Sur les frais : Arrête les frais judiciaires d'appel à 400 fr., les met à la charge de A______ et les compense avec les avances fournies par l'ETAT DE GENEVE, soit pour lui, le SCARPA, qui demeurent acquises aux Services financiers du Pouvoir judiciaire à concurrence de 400 fr. Invite les Services financiers du Pouvoir judiciaire à restituer 400 fr. à l'ETAT DE GENEVE, soit pour lui, le SCARPA. Condamne A______ à payer 400 fr. à l'ETAT DE GENEVE, soit pour lui, le SCARPA, à titre de remboursement des frais judiciaires d'appel.

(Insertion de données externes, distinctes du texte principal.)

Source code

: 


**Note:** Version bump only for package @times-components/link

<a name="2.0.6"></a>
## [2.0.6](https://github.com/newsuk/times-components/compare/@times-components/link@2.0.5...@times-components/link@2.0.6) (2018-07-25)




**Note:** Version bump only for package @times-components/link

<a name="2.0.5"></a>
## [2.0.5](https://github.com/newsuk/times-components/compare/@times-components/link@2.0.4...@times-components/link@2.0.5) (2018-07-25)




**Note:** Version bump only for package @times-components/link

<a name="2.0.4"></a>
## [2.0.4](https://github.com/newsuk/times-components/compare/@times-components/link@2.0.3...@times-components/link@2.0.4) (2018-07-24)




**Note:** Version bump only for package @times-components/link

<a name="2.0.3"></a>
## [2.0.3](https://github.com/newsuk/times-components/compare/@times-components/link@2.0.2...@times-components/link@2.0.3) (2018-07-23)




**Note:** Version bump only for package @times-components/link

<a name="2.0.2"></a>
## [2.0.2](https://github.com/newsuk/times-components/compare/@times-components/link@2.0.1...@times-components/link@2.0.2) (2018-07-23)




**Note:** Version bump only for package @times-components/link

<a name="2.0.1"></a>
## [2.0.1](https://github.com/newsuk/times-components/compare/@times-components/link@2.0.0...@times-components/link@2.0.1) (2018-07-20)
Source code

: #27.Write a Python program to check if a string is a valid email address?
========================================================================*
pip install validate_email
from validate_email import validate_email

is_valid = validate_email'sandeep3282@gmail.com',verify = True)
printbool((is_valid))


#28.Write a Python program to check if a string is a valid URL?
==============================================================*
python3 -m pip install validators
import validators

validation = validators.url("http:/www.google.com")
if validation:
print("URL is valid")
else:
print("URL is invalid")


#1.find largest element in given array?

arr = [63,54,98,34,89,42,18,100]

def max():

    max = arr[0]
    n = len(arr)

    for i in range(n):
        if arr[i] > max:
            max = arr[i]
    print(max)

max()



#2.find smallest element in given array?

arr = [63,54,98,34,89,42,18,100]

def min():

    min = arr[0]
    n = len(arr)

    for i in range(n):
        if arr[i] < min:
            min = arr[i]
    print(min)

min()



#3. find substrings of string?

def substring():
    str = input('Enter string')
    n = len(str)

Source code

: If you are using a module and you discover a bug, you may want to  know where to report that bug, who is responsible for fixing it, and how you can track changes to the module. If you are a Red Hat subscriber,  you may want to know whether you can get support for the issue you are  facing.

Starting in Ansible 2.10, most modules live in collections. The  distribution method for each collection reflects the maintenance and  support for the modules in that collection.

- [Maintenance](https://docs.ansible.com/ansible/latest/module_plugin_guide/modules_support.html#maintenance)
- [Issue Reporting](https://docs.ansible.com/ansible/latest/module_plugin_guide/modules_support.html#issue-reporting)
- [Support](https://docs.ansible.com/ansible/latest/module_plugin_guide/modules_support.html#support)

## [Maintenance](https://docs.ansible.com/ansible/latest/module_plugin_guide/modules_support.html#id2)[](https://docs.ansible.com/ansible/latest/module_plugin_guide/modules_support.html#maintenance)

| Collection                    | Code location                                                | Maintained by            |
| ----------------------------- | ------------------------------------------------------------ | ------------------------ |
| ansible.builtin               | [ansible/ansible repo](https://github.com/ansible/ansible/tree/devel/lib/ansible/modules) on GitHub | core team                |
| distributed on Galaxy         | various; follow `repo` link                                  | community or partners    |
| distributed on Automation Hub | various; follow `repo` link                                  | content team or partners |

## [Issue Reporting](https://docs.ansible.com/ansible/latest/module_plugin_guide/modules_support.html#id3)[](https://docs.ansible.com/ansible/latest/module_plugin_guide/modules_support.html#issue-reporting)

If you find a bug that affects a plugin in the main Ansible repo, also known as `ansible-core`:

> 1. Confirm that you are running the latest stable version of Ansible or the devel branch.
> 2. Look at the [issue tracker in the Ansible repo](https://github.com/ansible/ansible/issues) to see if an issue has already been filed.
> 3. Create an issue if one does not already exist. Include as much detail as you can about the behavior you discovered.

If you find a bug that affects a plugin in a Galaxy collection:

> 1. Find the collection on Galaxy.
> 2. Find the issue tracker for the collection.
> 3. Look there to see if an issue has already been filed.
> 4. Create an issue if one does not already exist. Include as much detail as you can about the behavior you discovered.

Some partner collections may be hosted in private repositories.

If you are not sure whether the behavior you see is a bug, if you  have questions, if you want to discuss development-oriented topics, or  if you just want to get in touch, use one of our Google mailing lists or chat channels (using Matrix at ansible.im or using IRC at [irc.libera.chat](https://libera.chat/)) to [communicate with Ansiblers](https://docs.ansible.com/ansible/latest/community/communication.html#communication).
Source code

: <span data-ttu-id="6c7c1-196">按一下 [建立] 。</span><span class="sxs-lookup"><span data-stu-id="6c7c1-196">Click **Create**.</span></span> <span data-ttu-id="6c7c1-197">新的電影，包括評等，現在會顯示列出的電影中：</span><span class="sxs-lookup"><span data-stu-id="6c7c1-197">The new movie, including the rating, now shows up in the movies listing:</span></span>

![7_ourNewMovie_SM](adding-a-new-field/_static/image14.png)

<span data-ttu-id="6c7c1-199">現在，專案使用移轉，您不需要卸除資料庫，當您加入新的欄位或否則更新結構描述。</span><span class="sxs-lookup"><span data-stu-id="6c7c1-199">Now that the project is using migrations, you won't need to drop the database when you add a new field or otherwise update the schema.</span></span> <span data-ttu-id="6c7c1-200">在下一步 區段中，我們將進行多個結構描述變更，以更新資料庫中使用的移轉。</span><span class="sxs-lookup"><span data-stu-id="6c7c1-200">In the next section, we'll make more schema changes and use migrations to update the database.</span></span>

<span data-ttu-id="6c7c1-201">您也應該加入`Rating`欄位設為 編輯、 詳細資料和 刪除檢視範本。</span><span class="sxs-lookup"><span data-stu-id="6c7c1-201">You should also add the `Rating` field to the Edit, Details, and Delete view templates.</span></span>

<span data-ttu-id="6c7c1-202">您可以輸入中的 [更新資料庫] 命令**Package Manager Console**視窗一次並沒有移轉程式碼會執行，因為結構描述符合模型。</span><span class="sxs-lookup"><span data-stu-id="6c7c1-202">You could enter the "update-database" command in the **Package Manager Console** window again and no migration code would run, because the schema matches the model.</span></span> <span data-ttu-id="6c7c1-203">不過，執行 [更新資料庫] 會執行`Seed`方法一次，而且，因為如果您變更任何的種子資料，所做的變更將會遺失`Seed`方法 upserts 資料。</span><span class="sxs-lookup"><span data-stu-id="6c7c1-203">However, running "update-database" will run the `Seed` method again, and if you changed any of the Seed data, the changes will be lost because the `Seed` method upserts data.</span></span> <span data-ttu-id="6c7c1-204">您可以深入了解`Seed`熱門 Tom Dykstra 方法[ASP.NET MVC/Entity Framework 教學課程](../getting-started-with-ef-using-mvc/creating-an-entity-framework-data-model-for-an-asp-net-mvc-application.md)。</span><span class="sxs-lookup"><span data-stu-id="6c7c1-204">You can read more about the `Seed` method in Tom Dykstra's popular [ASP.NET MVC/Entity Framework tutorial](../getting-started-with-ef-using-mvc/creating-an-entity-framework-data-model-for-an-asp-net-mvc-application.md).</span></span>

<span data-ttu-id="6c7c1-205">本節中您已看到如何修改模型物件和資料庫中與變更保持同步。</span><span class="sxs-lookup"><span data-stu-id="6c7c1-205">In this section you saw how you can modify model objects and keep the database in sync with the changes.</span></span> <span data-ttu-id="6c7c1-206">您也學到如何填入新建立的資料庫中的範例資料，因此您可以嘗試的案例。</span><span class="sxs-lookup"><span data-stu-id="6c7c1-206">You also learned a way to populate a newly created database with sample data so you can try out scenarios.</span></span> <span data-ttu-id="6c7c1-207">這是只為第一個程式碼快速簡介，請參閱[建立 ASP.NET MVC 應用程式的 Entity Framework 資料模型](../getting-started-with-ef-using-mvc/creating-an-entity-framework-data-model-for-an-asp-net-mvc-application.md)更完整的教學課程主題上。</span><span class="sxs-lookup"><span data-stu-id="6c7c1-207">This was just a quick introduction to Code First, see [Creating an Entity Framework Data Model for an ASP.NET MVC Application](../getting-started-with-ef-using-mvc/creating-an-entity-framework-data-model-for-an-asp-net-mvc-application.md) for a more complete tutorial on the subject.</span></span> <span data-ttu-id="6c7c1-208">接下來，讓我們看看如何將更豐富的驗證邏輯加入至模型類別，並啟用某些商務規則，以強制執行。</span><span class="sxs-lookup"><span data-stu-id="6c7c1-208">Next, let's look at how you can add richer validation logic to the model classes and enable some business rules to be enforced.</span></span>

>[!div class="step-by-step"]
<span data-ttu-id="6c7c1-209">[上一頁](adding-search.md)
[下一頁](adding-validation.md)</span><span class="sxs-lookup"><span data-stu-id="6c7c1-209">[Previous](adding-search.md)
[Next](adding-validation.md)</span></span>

Dit qu'il n'est pas alloué de dépens. Siégeant : Monsieur Laurent RIEBEN, président; Monsieur Patrick CHENAUX, Madame Fabienne GEISINGER-MARIETHOZ, juges; Madame Sophie MARTINEZ, greffière.
Le président : Laurent RIEBEN
La greffière : Sophie MARTINEZ
Indication des voies de recours :
Conformément aux art. 72 ss de la loi fédérale sur le Tribunal fédéral du 17 juin 2005 (LTF; RS 173.110), le présent arrêt peut être porté dans les trente jours qui suivent sa notification avec expédition complète (art. 100 al. 1 LTF) par-devant le Tribunal fédéral par la voie du recours en matière civile.
Le recours doit être adressé au Tribunal fédéral, 1000 Lausanne 14.
Valeur litigieuse des conclusions pécuniaires au sens de la LTF supérieure ou égale à 30'000 fr.